* [Task details] The answer must be a single number: how many lines of the entries below include "human".

········

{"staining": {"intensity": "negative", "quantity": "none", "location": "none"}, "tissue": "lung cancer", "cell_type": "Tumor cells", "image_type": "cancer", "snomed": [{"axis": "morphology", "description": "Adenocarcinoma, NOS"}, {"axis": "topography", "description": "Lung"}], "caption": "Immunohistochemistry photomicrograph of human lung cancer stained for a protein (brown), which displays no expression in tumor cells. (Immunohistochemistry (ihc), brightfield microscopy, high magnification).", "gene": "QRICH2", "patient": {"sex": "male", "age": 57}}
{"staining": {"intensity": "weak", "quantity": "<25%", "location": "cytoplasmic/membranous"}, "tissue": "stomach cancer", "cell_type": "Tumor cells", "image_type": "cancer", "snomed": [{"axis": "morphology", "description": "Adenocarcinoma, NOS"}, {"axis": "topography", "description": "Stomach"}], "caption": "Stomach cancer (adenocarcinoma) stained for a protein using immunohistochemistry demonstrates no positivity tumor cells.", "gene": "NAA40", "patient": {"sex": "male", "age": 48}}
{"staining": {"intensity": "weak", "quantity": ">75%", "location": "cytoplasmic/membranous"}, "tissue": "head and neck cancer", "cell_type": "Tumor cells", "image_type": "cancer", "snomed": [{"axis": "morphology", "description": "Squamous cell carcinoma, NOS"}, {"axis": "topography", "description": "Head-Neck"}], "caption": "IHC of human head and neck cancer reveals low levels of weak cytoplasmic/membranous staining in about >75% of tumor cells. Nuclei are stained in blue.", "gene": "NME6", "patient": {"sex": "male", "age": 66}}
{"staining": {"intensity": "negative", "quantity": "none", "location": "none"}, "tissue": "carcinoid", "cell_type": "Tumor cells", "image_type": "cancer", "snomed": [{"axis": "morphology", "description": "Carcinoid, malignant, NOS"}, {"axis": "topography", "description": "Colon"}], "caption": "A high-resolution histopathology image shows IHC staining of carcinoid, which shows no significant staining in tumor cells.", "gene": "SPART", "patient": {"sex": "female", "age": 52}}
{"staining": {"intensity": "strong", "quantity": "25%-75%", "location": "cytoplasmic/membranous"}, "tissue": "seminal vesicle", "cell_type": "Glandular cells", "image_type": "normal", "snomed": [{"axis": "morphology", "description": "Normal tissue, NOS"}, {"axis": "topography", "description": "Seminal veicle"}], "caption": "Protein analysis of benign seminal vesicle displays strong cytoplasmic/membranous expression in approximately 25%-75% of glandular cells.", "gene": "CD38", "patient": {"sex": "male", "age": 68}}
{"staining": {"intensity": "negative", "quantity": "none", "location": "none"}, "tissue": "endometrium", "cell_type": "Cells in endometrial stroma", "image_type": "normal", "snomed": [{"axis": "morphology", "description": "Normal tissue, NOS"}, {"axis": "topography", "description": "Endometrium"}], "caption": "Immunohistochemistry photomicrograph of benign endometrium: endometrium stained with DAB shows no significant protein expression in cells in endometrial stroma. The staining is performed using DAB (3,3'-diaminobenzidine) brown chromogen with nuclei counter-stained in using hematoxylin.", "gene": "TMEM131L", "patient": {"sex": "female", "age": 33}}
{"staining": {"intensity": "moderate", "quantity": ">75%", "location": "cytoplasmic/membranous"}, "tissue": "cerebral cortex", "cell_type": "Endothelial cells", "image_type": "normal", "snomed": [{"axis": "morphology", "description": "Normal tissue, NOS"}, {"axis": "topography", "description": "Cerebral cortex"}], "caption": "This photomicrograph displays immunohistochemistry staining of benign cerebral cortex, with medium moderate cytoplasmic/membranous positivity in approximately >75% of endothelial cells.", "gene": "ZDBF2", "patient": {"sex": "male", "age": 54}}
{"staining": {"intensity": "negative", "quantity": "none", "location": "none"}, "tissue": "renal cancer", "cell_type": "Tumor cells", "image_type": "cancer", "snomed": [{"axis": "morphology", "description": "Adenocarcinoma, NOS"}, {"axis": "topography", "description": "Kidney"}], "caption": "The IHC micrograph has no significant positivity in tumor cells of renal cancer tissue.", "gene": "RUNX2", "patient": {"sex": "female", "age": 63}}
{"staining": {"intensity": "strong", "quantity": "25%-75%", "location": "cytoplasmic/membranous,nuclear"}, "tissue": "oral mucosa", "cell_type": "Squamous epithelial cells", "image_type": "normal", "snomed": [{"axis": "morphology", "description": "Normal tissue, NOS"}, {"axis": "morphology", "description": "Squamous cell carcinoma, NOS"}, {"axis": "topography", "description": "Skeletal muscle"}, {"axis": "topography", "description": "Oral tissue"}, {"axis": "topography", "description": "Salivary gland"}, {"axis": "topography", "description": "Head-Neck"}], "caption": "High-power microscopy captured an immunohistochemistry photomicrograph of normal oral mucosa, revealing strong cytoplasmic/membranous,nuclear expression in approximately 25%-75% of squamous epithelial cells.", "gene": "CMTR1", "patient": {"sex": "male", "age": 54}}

········

* [Written solution] 2